You don’t have to be the governor of the Bank of England to appreciate that the current financial crisis is the worst since the Great Depression of the 1930s.
Unemployment is heading ever upward, the economy is stagnating and the Retail Prices Index is at a 20-year high. Meanwhile, the eurozone limps from one disaster to another, undermining business confidence at home in the process.
With the government committed to Plan A, things can only get worse in the short to medium term. And, of course, it is the public sector that is bearing the heaviest burden.
For local government, in particular, this is proving a painful experience. Town and county halls have been searching for the Big Idea that will save millions of pounds and enable ambitious budgets to be met.
In reality, the Big Idea has been to do less. Eligibility criteria for care services have been toughened, libraries, Sure Start centres and youth clubs closed and road maintenance reduced.

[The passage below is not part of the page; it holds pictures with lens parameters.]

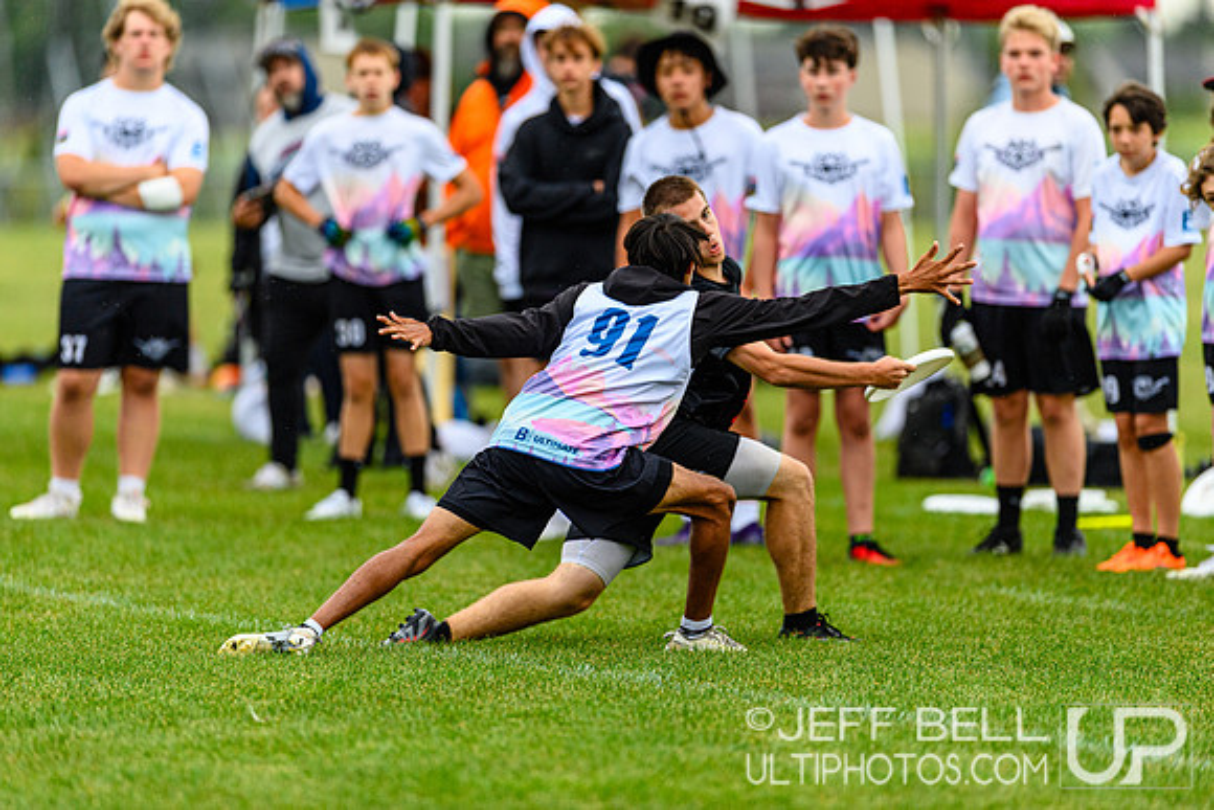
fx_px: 13491
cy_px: 405
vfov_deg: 3.4
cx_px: 607
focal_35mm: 400
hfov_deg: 5.2
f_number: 3.2
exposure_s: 1/1250
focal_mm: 400
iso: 800
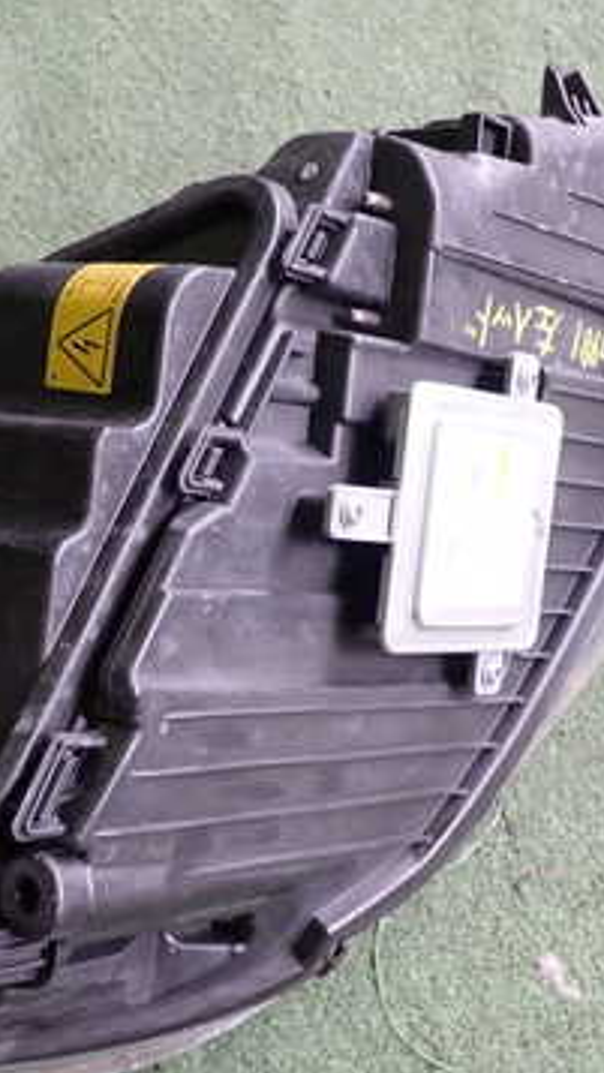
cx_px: 219
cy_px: 550
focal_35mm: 55
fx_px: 1565
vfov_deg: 37.8
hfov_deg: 21.8
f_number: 2.3
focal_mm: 5.4
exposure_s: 1/60
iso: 200
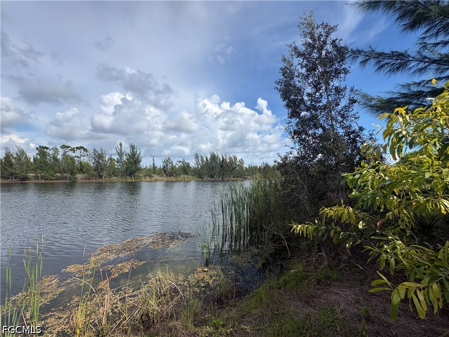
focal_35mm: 14
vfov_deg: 85.7
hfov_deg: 102.1
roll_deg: -0.7
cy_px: 168
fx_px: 182
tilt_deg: +3.0
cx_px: 224
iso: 50
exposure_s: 1/2584
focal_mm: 2.22
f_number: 2.2
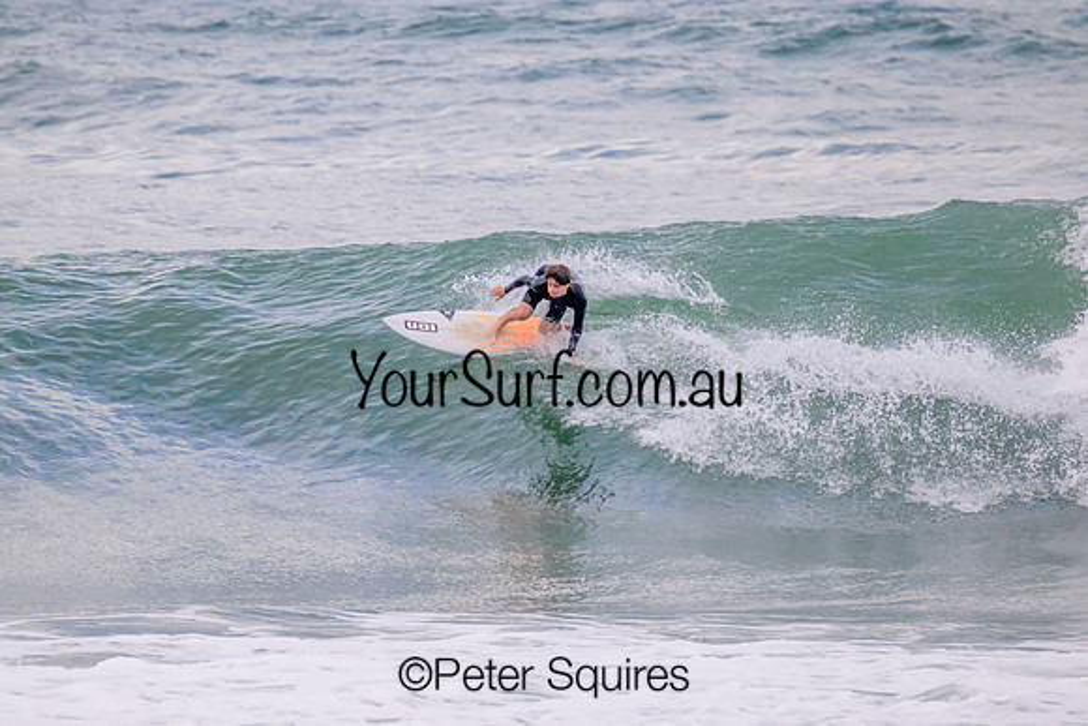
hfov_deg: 2.5
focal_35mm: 835
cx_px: 544
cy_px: 363
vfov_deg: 1.6
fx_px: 25251
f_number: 11
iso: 3200
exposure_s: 1/2000
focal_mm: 800
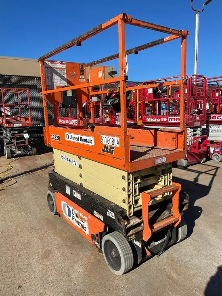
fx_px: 222
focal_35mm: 26
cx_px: 111
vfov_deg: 67.3
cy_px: 148
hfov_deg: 53.1
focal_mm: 4.2
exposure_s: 1/7299
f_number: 1.6
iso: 50
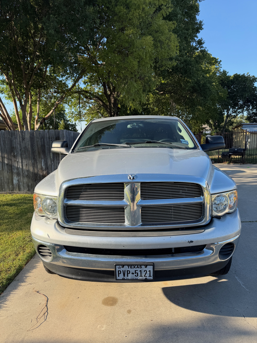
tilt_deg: -8.0
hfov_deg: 56.8
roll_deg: +1.5
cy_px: 172
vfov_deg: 71.6
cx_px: 128
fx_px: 238
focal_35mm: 24
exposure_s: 1/1437
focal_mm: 6.76
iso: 80
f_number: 1.78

The dog that didn’t bark, however, has been the expected explosion in outsourcing. Participants at a recent Public Finance round table debate agreed that councils were not turning to the private and voluntary sectors in the numbers predicted.
Outsourcing pioneers, such as Suffolk County Council and Birmingham City Council, have been forced into embarrassing U-turns, while the collapse of Southern Cross has highlighted the fact that privatisation does not come without risk.
The front-loading of local government budget cuts has also, paradoxically, shown up the limitations of outsourcing. Negotiating large contracts with the private sector takes time that councils do not have.
Round table participants discussed the potential savings from outsourcing, insourcing, employee-led mutuals, shared services, joint ventures, Community Budgets and combined chief executives. None, they suggested, offers the level of savings required in the time allowed.
So, what is to be done? As Sarah Phillips, the deputy director of the Centre for Public Service Partnerships, told round table attendees, the scale of local government’s financial challenge is unprecedented. And the squeeze will only get tighter as the demand for care services grows.
The fear is that town halls cannot make the savings without reducing services to an unacceptable or dangerous level.
It’s a frightening prospect, and one that is, no doubt, keeping many a council finance director awake at night.